Does anyone know a good saugeye bait for river fishing?


----------



## twistertail (Apr 10, 2004)

twitertails are always good, I prefer white. I have also caught a few on tubes while fishing for smallies.


----------



## truck (Apr 12, 2004)

Most guys use minnows.


----------



## fishing_marshall (Jun 12, 2004)

I usually use shad raps. Twistertails and sassy shads are really good. I have caught some on nightcrawlers too.


----------



## mrfishohio (Apr 5, 2004)

Depends, from a boat or off the bank. Those heddon sonars...blade baits, can be killers from a boat along the lock walls of a dam. 
Off the bank, stick with jigs, the lightest you can get away with for conditions.

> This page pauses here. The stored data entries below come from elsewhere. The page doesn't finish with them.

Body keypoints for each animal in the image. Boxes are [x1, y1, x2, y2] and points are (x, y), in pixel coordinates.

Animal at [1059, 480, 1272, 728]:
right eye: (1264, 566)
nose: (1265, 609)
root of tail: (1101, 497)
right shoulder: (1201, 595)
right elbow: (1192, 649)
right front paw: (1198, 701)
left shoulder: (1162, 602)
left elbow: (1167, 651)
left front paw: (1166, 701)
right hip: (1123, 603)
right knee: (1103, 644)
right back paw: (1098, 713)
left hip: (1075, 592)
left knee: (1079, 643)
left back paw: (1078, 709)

Color will vary, funny there, you swouldn't think it would make a real difference, but flakes, etc. come into play.


----------



## midoh39 (May 8, 2005)

We wade by a dam seen people catch some. They arent the biggest in the GMR near the dam some guy caught a 7pounder.


----------



## Guest (Jun 6, 2005)

husky jerks


----------



## CPTN.CROWN (Apr 11, 2004)

Husky Jerks, Rouges, Long A's, Reef Runners to name a few. I used to only use jigs but in the last 4 years i dont even take em with me. And fishing on the spots we fish on ill out fish guys in other boats thrownin jigs!


----------